TRY IT: Show every line of the rows below that contains the string "modificationDate", matching its letter case exactly.

___ PROVIDED MATERIAL ___

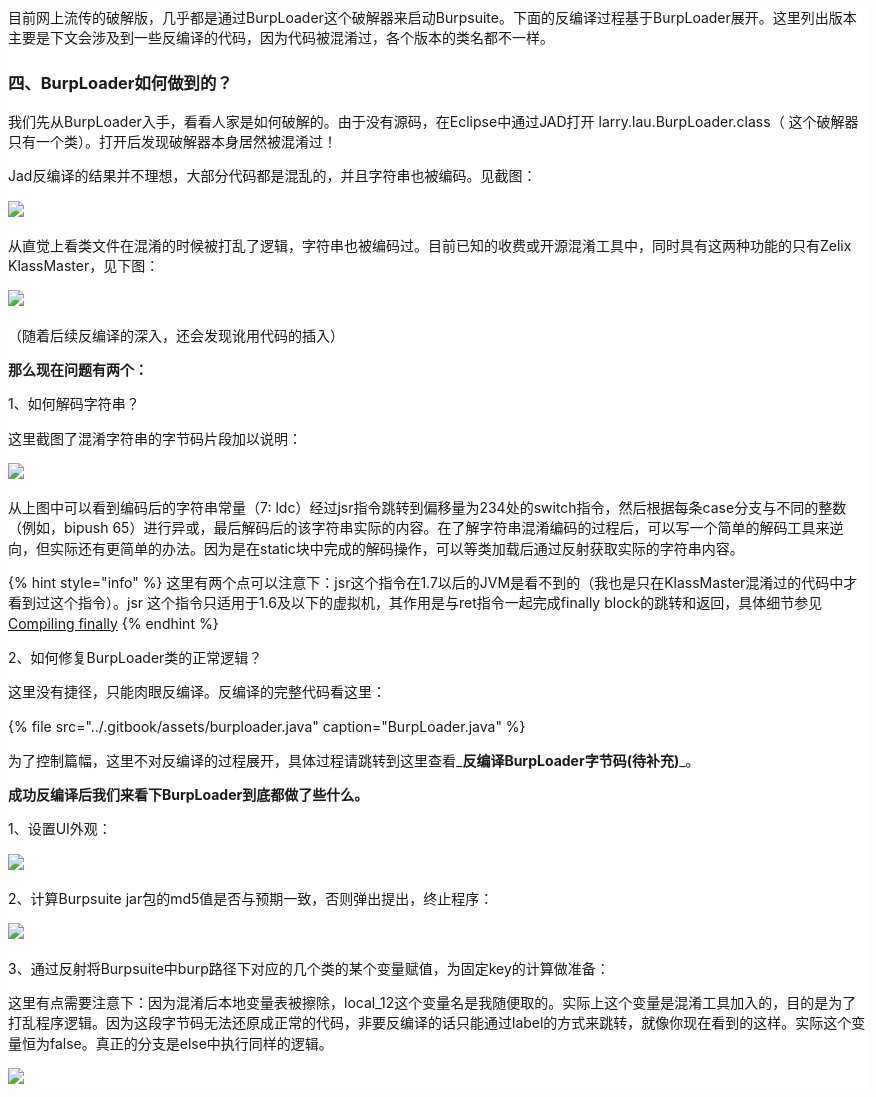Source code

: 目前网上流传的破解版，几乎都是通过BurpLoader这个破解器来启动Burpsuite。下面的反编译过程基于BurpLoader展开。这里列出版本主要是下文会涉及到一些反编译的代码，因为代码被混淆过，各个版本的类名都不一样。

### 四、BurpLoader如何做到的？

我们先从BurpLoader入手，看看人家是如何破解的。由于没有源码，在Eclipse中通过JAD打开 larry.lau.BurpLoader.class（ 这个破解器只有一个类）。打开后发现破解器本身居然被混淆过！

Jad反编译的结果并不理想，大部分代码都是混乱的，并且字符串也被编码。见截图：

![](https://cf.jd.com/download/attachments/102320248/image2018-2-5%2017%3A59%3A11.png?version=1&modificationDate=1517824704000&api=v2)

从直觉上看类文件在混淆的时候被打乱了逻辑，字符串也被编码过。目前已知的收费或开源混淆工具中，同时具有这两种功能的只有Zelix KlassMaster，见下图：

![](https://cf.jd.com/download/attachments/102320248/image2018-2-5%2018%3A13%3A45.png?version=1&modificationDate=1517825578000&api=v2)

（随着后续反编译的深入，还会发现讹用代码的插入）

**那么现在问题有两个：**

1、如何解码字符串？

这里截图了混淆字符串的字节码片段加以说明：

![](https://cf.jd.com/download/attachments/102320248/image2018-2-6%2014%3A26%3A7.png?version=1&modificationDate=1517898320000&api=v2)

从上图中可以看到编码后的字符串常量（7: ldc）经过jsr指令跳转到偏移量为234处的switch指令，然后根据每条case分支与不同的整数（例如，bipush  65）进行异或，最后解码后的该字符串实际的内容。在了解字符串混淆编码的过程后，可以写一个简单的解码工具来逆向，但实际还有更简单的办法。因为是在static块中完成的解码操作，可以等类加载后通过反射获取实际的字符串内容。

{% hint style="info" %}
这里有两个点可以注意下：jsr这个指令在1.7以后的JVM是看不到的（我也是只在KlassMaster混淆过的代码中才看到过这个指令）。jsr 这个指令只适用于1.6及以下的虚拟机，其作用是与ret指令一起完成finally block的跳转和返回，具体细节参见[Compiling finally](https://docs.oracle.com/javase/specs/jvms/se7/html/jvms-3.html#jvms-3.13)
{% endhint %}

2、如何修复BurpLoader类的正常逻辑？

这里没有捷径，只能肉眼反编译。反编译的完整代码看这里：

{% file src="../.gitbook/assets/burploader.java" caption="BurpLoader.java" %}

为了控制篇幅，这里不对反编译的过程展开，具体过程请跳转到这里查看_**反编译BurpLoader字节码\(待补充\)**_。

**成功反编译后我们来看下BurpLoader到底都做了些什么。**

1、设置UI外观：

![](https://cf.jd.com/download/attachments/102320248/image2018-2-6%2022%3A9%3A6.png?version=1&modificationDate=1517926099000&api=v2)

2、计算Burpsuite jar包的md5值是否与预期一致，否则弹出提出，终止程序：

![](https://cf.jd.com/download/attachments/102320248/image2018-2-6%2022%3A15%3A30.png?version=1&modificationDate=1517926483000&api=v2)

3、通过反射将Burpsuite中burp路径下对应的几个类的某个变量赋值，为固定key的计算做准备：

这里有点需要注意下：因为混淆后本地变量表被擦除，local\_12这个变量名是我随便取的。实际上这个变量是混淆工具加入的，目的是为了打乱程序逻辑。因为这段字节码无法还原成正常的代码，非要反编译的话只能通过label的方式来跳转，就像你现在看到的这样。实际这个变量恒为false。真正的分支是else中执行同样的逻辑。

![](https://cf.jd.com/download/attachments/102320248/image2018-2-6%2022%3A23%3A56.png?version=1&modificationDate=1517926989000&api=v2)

___

SOLUTION TO THE PROBLEM:
![](https://cf.jd.com/download/attachments/102320248/image2018-2-5%2017%3A59%3A11.png?version=1&modificationDate=1517824704000&api=v2)
![](https://cf.jd.com/download/attachments/102320248/image2018-2-5%2018%3A13%3A45.png?version=1&modificationDate=1517825578000&api=v2)
![](https://cf.jd.com/download/attachments/102320248/image2018-2-6%2014%3A26%3A7.png?version=1&modificationDate=1517898320000&api=v2)
![](https://cf.jd.com/download/attachments/102320248/image2018-2-6%2022%3A9%3A6.png?version=1&modificationDate=1517926099000&api=v2)
![](https://cf.jd.com/download/attachments/102320248/image2018-2-6%2022%3A15%3A30.png?version=1&modificationDate=1517926483000&api=v2)
![](https://cf.jd.com/download/attachments/102320248/image2018-2-6%2022%3A23%3A56.png?version=1&modificationDate=1517926989000&api=v2)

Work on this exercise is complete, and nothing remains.